James Straub, a graduate in comparative literature, disapproved of Hexter’s support of the 2020 Initiative.

“The acting chancellor holds an appointment in our department and his support of former chancellor Katehi’s policies, especially the 2020 Initiative — which strikes me as an especially foul document for a comparatist because it shamelessly and boldly declares its intentions to exploit international students — are incompatible with the cosmopolitan and egalitarian values of our discipline,” Straub said via email.

Straub goes on to criticize the UC Davis administration’s treatment of the student body.

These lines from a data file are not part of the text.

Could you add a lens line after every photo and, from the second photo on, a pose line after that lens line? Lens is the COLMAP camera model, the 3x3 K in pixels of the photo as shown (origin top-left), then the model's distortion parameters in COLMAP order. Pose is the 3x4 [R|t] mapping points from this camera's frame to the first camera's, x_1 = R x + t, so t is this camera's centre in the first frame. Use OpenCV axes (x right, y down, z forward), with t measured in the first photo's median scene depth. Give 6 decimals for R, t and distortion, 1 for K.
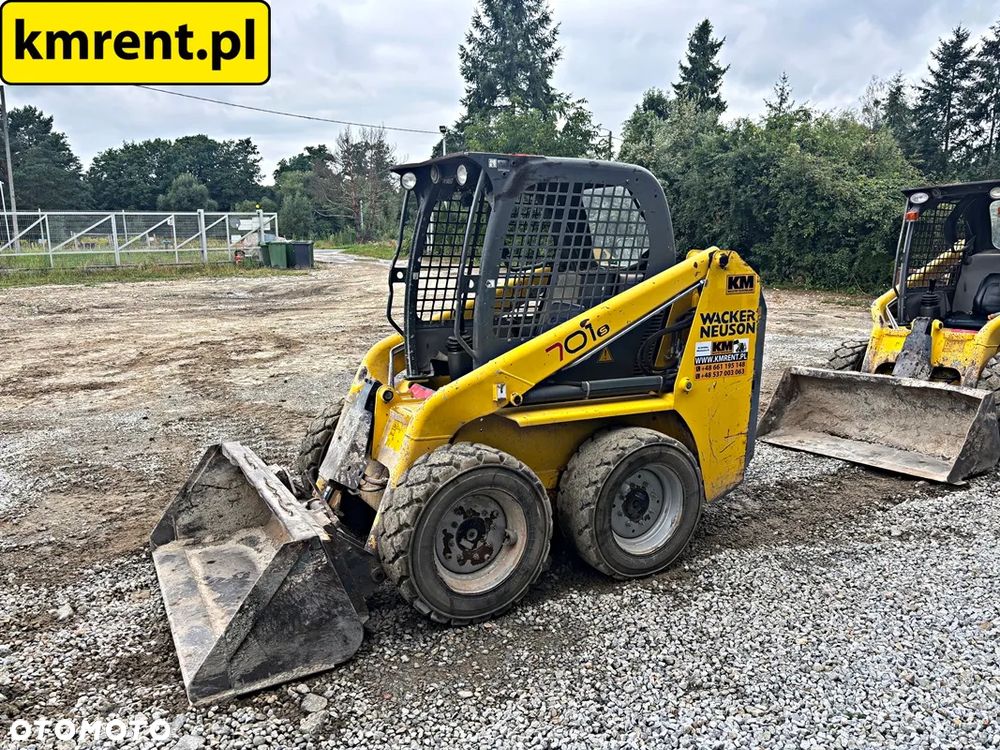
lens RADIAL K [[756.9, 0, 498.5], [0, 756.9, 374.1], [0, 0, 1]] dist [0.036371, -0.037027]
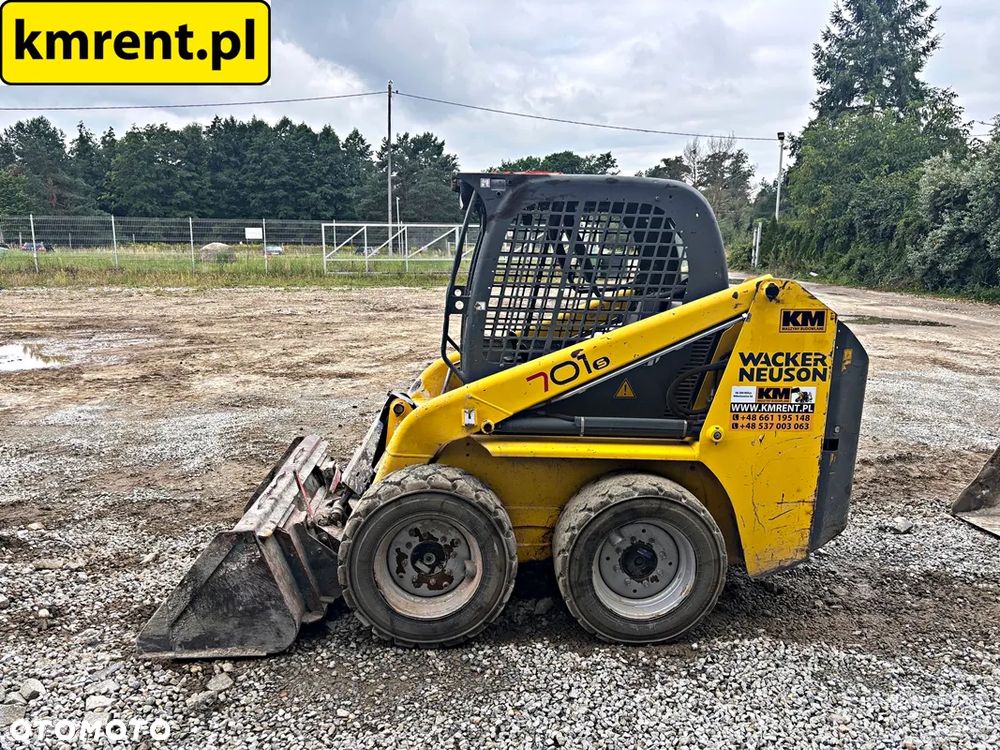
lens RADIAL K [[756.9, 0, 502.6], [0, 756.9, 373.0], [0, 0, 1]] dist [0.036371, -0.037027]
pose [[0.901340, 0.086363, -0.424415, 0.379841], [-0.092625, 0.995684, 0.005898, -0.036491], [0.423092, 0.033996, 0.905449, 0.116940]]
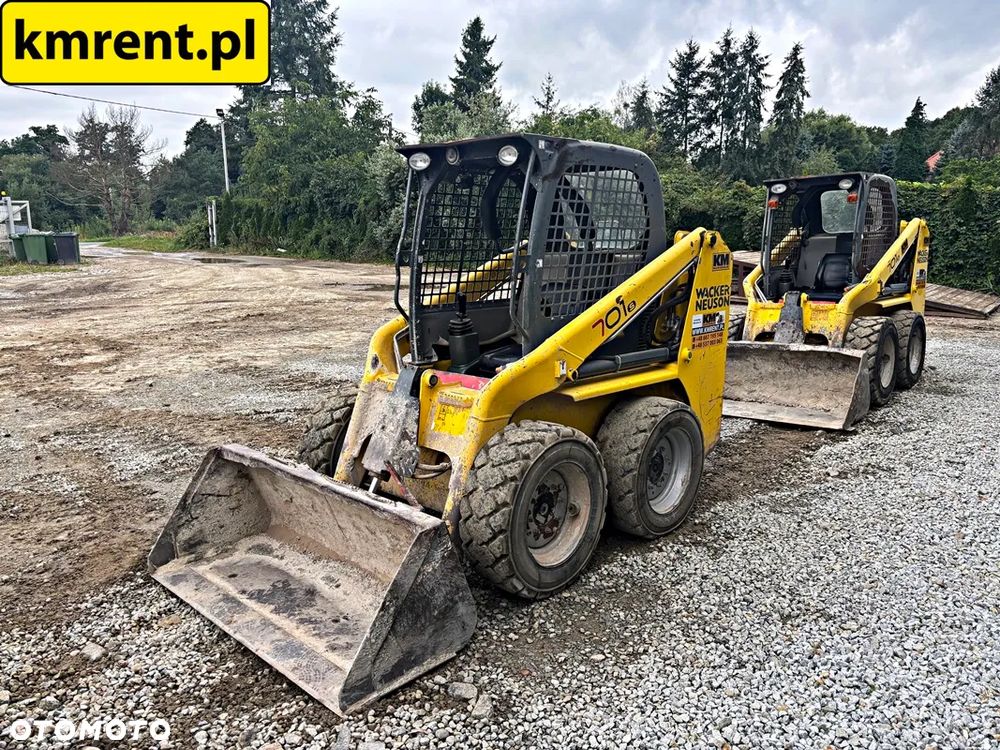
lens RADIAL K [[756.9, 0, 498.1], [0, 756.9, 375.1], [0, 0, 1]] dist [0.036371, -0.037027]
pose [[0.956246, -0.059560, 0.286436, -0.317953], [0.056192, 0.998220, 0.019972, 0.006340], [-0.287115, -0.003003, 0.957891, 0.034111]]
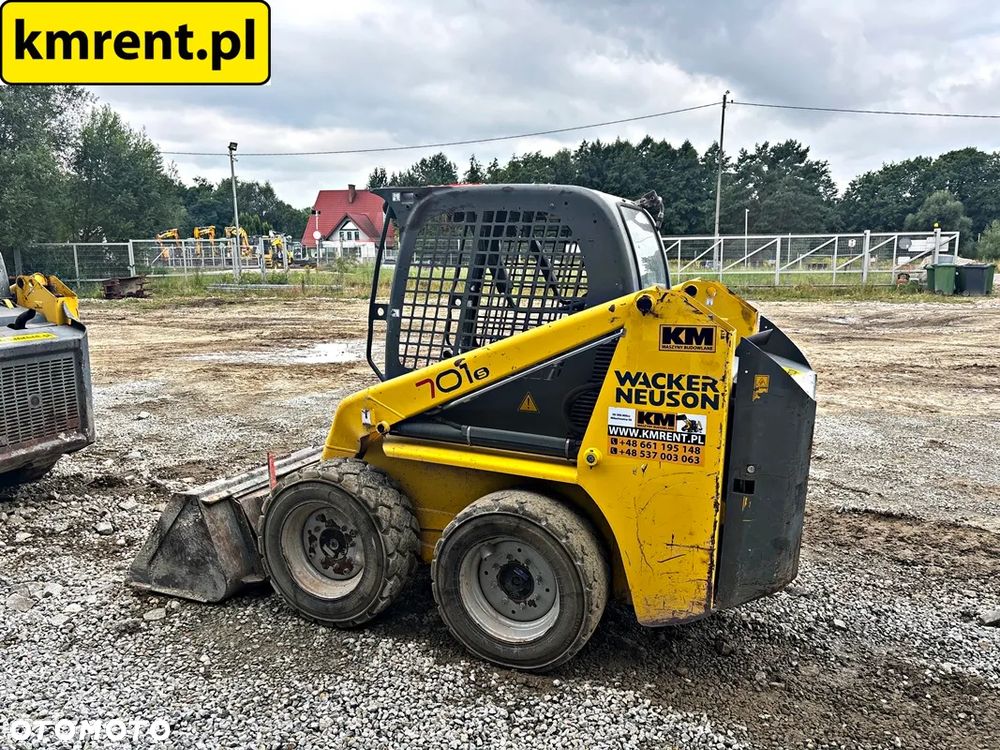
lens RADIAL K [[756.9, 0, 503.4], [0, 756.9, 372.0], [0, 0, 1]] dist [0.036371, -0.037027]
pose [[0.613407, 0.123492, -0.780053, 0.778147], [-0.145713, 0.988439, 0.041898, -0.091621], [0.776209, 0.087964, 0.624309, 0.417507]]
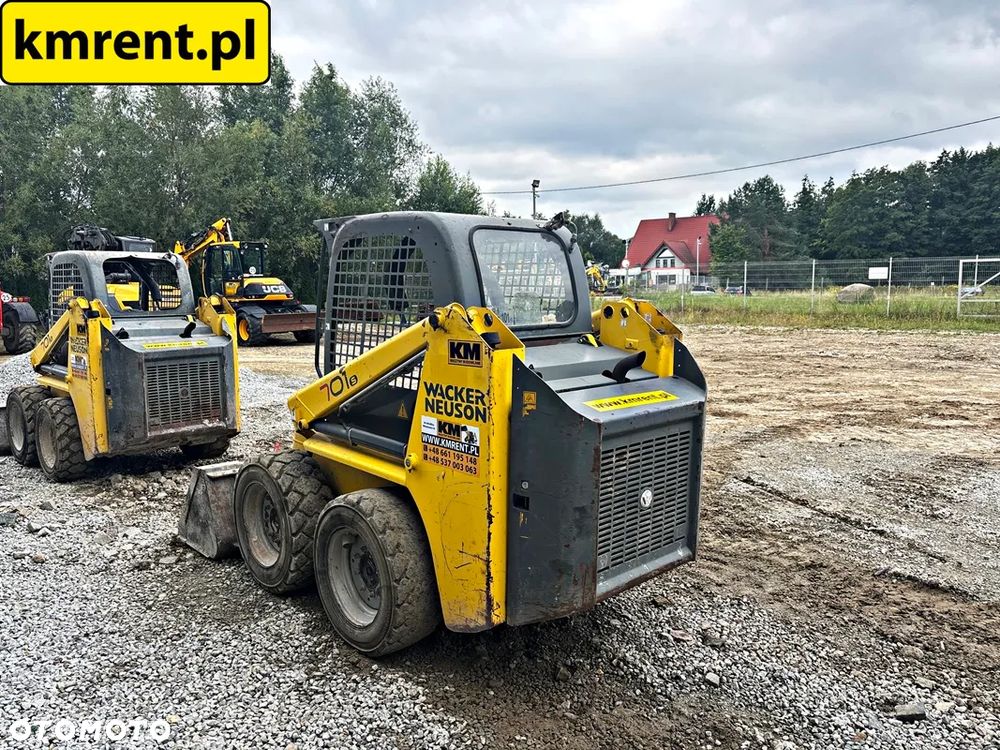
lens RADIAL K [[756.9, 0, 500.2], [0, 756.9, 369.0], [0, 0, 1]] dist [0.036371, -0.037027]
pose [[0.230956, 0.110553, -0.966663, 1.055955], [-0.172004, 0.982515, 0.071270, -0.162226], [0.957640, 0.149809, 0.245933, 0.851154]]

“I can understand the need, in an administrative position, to make difficult choices and to not have any satisfactory options. But I could never support an administration that not only accepts the conditions which make all choices bad choices, insofar as they affect the lives of students, but then even congratulates [the administration] on its ingenuity,” Straub said. “Administrative success and student success are no longer complementary goals.”

Carmine Morrow, a doctorate student in comparative literature, expressed the importance and objective of these letters.

“Students have demonstrated their power to affect change on campus,” Morrow said. “To influence broader systemic problems affecting the university system, we must create and maintain communicative infrastructure and use it to look closely at how the actions of individuals in our leadership reflect broader issues.”

Representatives from the University of California Office of the President did not provide a response regarding the graduate students’ letters.